Core Concepts
Approaches that use on-policy sampling or attempt to push down the likelihood on certain responses (i.e., employ a "negative gradient") generally outperform offline and maximum likelihood objectives for preference fine-tuning of large language models.
Abstract
The paper investigates different approaches for fine-tuning large language models (LLMs) using preference data, with the goal of aligning the model's responses with human preferences. The authors analyze a range of fine-tuning methods, including supervised learning, on-policy reinforcement learning (RL), and contrastive learning, and study their performance under various conditions.
The key findings are:
On-policy sampling generally improves performance and efficiency, especially when the peak of the reward function appears in less likely regions of the reference policy.
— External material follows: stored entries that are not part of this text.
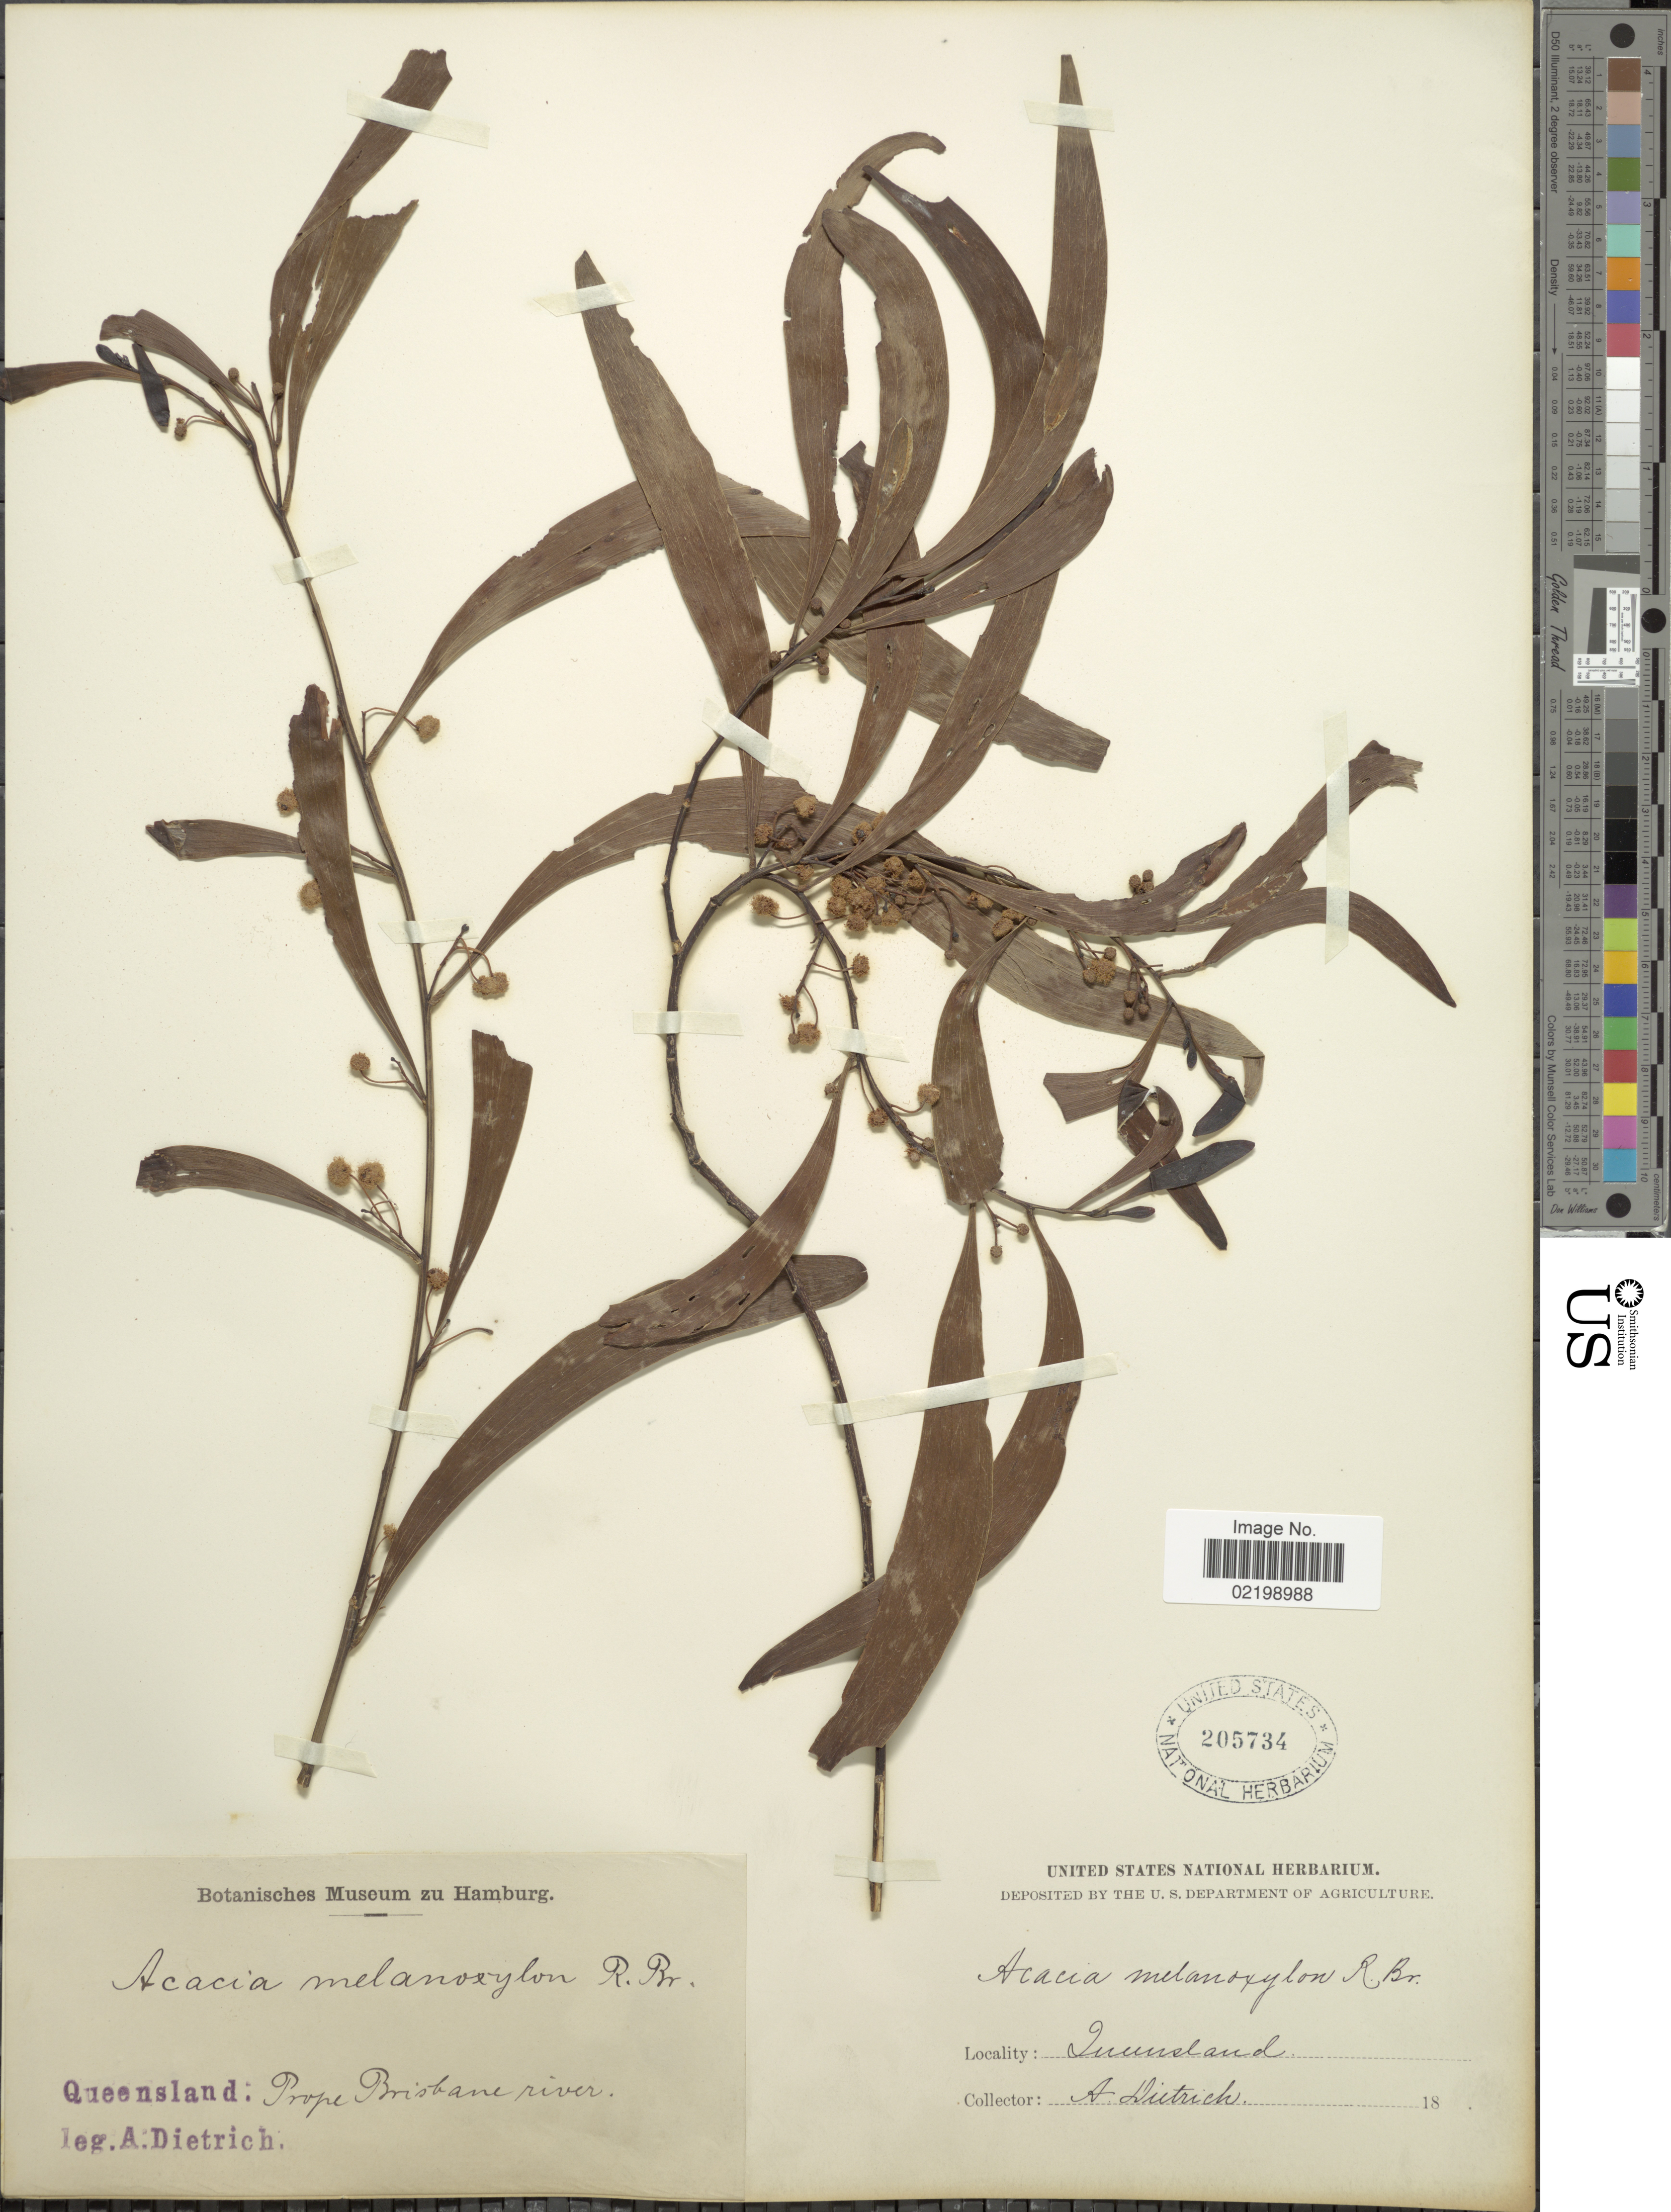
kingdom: Plantae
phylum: Tracheophyta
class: Magnoliopsida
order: Fabales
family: Fabaceae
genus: Acacia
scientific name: Acacia melanoxylon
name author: R. Br.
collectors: A. Dietrich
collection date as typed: Transcribed d/m/y: //18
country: Australia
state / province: Queensland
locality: Prope Bristane River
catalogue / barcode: US 205734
Some degree of on-policy sample reuse can also reduce the dependency on on-policy sampling, but excessive reuse can hurt exploration.
Approaches that use on-policy sampling or attempt to push down the likelihood on certain responses (i.e., employ a "negative gradient") outperform offline and maximum likelihood objectives. This is because these "mode-seeking" objectives can effectively relocate probability mass across bins of the categorical distribution, unlike "mode-covering" maximum likelihood approaches.
The performance of different fine-tuning methods is tied to the geometric alignment between the ground-truth reward function and the reference policy, as well as the coverage of the preference data relative to the reference policy. When the peak of the reward function lies in high-likelihood regions of the reference policy, offline supervised methods can work well without the need for on-policy sampling or negative gradients.
The authors provide actionable insights for practitioners on choosing the appropriate fine-tuning approach based on the characteristics of the problem and the preference data.
Stats
"When the peak of the reward function lies in the less likely regions of the reference policy, on-policy sampling is generally beneficial."
"An explicit negative gradient approach (e.g., via RL objectives or via contrastive objectives) is beneficial when the preference data is skewed away from the reference policy."
Quotes
"Approaches that use on-policy sampling or attempt to push down the likelihood on certain responses (i.e., employ a 'negative gradient') generally outperform offline and maximum likelihood objectives."
"Mode-seeking objectives are able to alter probability mass on specific bins of a categorical distribution at a fast rate compared to maximum likelihood, allowing them to relocate masses across bins more effectively."